Visit to CDC Helps Strengthen Early Warning and Response in Vietnam

Vietnam Visit

Global health security relies on a system of early warning and rapid response to control outbreaks. This is especially true for Vietnam due to its geographic location, climate, and high levels of travel and trade across borders with China, Laos, and Cambodia, all of which make the country more vulnerable to the rapid spread of outbreaks. Vietnam is also located in a high-risk region for emerging infectious disease threats, which include avian influenza, SARS, rabies, hand-foot-and-mouth disease, Dengue, and Zika.

To enhance global health security and to ensure control of disease outbreaks before they spread internationally, CDC is providing technical assistance to Vietnam in a partnership aimed at creating a more effective outbreak early warning and response system. As part of this effort, CDC welcomed delegates from Vietnam’s Ministry of Health (MoH) to the agency’s Atlanta headquarters in June 2016.

Vietnam’s enhanced early warning and response system brings together many parts of public health, including community and hospital event-based surveillance; laboratory networks; hospital surveillance for severe acute respiratory infections (SARIs); and a trained public health workforce. During the visit the delegation wanted to learn how to improve the links that support these systems and to increase their knowledge about CDC’s work to stop diarrheal diseases like norovirus and rotavirus, and viral respiratory diseases like MERS.

Linking surveillance systems to stop outbreaks

Like the U.S., Vietnam has different levels of public health systems that need to work together effectively to rapidly detect, respond to, and control disease threats. Because of these similar needs, Vietnam sought to learn about how public health infrastructure is organized in the U.S., particularly how CDC works with state and local health departments to optimize disease tracking, testing, and reporting.

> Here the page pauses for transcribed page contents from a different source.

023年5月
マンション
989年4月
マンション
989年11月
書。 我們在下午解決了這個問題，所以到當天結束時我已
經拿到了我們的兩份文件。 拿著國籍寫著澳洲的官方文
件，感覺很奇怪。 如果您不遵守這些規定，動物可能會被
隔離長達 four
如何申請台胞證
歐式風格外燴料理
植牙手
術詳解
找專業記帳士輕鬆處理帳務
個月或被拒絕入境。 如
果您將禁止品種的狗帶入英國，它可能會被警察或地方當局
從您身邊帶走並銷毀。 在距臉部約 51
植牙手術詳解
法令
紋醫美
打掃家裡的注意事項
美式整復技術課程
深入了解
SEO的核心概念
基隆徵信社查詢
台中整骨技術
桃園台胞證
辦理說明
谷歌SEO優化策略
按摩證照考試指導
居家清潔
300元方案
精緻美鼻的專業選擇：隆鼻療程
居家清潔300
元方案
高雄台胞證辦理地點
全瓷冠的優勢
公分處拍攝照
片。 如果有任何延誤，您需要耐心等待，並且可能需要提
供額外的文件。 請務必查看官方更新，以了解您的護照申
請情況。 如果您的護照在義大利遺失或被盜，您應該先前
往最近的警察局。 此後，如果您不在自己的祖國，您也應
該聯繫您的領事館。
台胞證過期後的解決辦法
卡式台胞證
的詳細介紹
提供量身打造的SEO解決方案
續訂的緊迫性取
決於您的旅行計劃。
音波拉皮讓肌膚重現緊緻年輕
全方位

“To have more effective implementation of public health activities, we want to learn about the relationship between the different levels here, like the relationship between CDC at the federal level and the state level.” says Dr. Trần Đắc Phu, Director General of the Department of Preventive Medicine in Vietnam’s MoH. “In Vietnam we have the national level and then the provincial level so we want to see the linkage between those levels.”

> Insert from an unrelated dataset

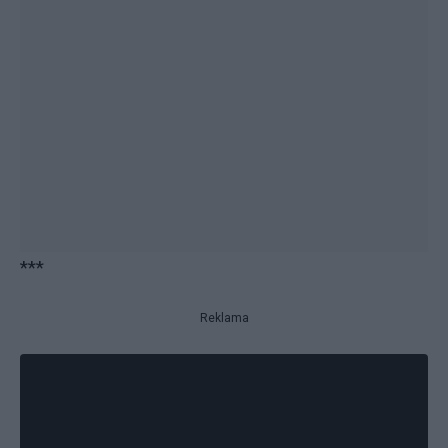
***
Reklama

Linking the national and the provincial levels will improve the country’s ability to detect and test for influenza and other SARIs. Building on more than a decade of partnership with CDC in influenza surveillance and laboratory work, the country is increasing SARI testing capacity to include seven additional non-influenza viruses. Because avian influenza poses a high risk for human outbreaks in Vietnam, it is important to collect and analyze data related to this virus, since it can cause severe illness and can spread quickly across countries.

“For the southern region in particular, we see that SARI surveillance can benefit us a lot. Ho Chi Minh City is a hub for travelers, particularly every year we see more than 3 million travelers from the U.S. so there’s a lot of exchange and movement in this region,” notes Dr. Phan Trọng Lân, Director of the Pasteur Institute in Ho Chi Minh City. “In the southern region, there’s a great chance for animal and human interaction. In the same household, you can see humans and pigs and other animals live in the same habitats, so it can really affect mutations. We hope that with this SARI surveillance platform, it can help us detect those mutations or maybe early detection of an outbreak caused by these novel strains.”

Connecting laboratory technologies for better response

CDC’s laboratory teams have also partnered with Vietnam’s MoH to improve the country’s ability to detect and respond to infectious disease outbreaks. This collaboration has included participation in ongoing discussions as well as site visits in Vietnam.

During the delegates’ visit to CDC headquarters, CDC experts shared the history of the surveillance and laboratory protocols for MERS, norovirus, and rotavirus. They discussed technologies such as next-generation genomic sequencing and bioinformatics as part of advanced molecular detection and gave the delegates a tour of CDC’s laboratories so they could see the protocols in action.

Dr. Đặng Đức Anh, Director of the National Institute of Hygiene and Epidemiology, said of the visit, “The labs in different groups are very impressive. They try to develop the testing platforms to help the labs in the U.S. and also labs in other countries in case of an epidemic. I think it’s very useful. I think we need support from the CDC to develop this bioinformatics system in our labs.”

Dr. Arunmozhi Balajee, CDC’s Associate Director of Global Health Systems in the Division of Viral Diseases, stressed the importance of the work in Vietnam and the delegate visit. “Early Warning and Response (EWAR) systems enable countries to detect outbreaks early and intervene quickly. Laboratories are central to the response to outbreaks. CDC’s Division of Viral Diseases and CDC Vietnam are working closely to strengthen laboratory systems in Vietnam, specifically building capacity in order to test for gastrointestinal and respiratory viruses. Having this delegation at CDC headquarters visiting with disease-specific subject matter experts allowed the Ministry to understand the crucial role of laboratories in EWAR systems.”